Cigarette margins puff up ITC in June quarter

ITC’s cigarettes business contributes 86% of total segment profit, making it a critical ingredient in profit growth


Graphic: Santosh Sharma/Mint
Graphic: Santosh Sharma/Mint

Higher profitability in ITC Ltd’s cigarettes business is a bright spot offset by dull sales growth in the June quarter. Excluding its agri-trading business, ITC Ltd’s net sales in the June quarter rose by 6.1% from a year ago, just a shade below the March quarter’s 6.4% figure.

Note that the current June quarter numbers are based on the new IND-AS accounting standards, so comparisons may not be wholly accurate.

The company’s cigarettes business contributes 86% of total segment profit, making it a critical ingredient in profit growth. It did well in the June quarter, although this quarter did see some disruption in operations due to the introduction of bigger graphic warnings. Cigarette sales rose by 6.4% from a year ago, but are not comparable with the March quarter’s growth numbers, as ITC has shifted segment sales reporting to gross sales. Earlier, it was reporting net sales. On a net sales basis, the March quarter had reported a 10.2% increase in sales.

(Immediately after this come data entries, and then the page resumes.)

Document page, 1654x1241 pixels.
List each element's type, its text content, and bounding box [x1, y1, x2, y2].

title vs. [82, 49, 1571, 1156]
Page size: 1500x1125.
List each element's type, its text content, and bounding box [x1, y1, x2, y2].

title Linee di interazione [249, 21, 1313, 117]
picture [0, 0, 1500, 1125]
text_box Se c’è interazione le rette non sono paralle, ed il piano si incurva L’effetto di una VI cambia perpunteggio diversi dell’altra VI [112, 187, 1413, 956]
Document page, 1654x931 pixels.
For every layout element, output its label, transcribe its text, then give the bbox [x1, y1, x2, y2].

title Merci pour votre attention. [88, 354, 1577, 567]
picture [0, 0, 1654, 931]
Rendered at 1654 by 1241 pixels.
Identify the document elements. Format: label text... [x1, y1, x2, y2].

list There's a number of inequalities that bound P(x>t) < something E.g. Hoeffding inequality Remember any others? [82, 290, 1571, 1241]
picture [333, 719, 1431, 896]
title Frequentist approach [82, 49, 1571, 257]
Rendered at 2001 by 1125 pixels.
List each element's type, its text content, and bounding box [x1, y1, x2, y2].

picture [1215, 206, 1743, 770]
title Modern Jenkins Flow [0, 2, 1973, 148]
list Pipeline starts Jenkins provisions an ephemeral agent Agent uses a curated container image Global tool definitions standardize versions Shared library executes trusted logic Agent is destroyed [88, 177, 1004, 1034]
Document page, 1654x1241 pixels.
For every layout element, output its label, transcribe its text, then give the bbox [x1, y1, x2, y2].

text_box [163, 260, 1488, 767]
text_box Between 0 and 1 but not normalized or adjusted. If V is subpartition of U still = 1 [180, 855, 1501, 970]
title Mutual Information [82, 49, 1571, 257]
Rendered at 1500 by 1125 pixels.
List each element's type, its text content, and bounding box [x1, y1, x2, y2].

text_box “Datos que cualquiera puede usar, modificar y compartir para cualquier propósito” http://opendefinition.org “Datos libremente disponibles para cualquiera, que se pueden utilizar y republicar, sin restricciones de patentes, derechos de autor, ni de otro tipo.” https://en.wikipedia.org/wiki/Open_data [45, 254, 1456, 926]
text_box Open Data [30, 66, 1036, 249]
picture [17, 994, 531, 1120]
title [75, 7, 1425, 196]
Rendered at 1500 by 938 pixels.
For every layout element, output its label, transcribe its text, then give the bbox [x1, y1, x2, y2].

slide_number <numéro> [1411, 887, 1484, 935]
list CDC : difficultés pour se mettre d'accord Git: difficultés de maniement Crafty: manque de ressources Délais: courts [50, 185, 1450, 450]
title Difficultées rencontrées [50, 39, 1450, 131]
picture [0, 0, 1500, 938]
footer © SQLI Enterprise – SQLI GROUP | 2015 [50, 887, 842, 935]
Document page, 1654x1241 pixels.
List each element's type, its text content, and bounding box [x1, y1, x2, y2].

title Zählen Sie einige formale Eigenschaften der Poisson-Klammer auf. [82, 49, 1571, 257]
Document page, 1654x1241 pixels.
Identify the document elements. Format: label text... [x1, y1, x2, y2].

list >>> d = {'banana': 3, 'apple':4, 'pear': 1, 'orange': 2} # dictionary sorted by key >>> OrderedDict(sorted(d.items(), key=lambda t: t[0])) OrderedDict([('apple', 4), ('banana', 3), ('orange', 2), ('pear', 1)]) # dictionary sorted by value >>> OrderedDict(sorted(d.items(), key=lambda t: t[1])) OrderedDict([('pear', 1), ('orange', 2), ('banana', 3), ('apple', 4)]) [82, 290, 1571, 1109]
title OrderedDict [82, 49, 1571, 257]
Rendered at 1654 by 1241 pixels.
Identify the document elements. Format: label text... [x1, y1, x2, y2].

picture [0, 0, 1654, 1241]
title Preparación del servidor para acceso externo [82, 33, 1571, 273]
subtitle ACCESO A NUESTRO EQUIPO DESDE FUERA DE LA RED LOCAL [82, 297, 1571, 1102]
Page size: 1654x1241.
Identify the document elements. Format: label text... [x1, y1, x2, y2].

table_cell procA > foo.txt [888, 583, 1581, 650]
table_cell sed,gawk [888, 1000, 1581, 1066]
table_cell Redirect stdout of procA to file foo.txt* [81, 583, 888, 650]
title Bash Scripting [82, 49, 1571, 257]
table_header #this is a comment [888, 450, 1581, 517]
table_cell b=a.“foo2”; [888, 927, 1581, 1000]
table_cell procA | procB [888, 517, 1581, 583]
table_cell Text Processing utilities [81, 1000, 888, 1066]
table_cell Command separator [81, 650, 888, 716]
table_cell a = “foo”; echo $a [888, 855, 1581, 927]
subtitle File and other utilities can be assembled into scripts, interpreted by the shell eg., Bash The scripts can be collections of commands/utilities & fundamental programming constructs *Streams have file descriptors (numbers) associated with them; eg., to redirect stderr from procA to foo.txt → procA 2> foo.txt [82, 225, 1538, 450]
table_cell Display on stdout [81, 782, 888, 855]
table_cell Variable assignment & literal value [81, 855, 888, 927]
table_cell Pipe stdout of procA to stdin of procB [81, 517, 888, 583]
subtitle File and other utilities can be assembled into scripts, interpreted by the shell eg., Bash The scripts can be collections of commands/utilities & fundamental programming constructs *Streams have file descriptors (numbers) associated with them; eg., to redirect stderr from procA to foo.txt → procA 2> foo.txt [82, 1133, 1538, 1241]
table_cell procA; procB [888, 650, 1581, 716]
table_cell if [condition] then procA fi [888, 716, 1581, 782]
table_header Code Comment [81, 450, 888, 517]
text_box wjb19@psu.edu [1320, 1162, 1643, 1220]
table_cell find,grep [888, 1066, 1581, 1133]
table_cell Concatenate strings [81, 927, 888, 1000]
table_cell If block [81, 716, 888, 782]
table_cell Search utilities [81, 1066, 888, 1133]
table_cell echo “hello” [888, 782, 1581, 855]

While sales growth appeared slower, the cigarette segment’s profit increased by 8%, and its margin improved both sequentially and over a year ago. The increase in excise duties was less harsh in the FY17 budget, which may partly explain this improvement. More of the price increases thus went into its profit than to pay higher excise duties.

The company’s consumer products business saw gross sales increase by 9.5%, which appears decent given slow market growth. It reported a small loss but this is understandable given its objective of driving scale in this business. The company said that its branded packaged foods and personal care categories did well during the quarter. Although lower commodity costs would have resulted in better margins in individual categories, investing in its newer categories could have taken those savings away. The company’s hotels and paperboard business did not contribute much during this quarter.

Overall, ITC’s operating profit margin declined by 2 percentage points sequentially and by 43 basis points over a year ago. A basis point is one hundredth of a percentage point. The main reason for this is the 20.2% increase in its agri-trading business revenue, which is a low-margin business, and this segment’s profit rose by only 1.5%. But then, it also kept the reported net sales figure at a more respectable level of 9.7%.

ITC’s net profit rose by 10.1%, which is better than the 5.7% growth in profit reported in the March quarter. That number is in line with what analysts have been forecasting and should not disappoint the market.

In the near term, investors will be watching whether its cigarette sales pick up, as margin has improved, and that combination can deliver a kicker to earnings growth. In the medium term, the effect of bigger graphic warnings on cigarette consumption will matter more.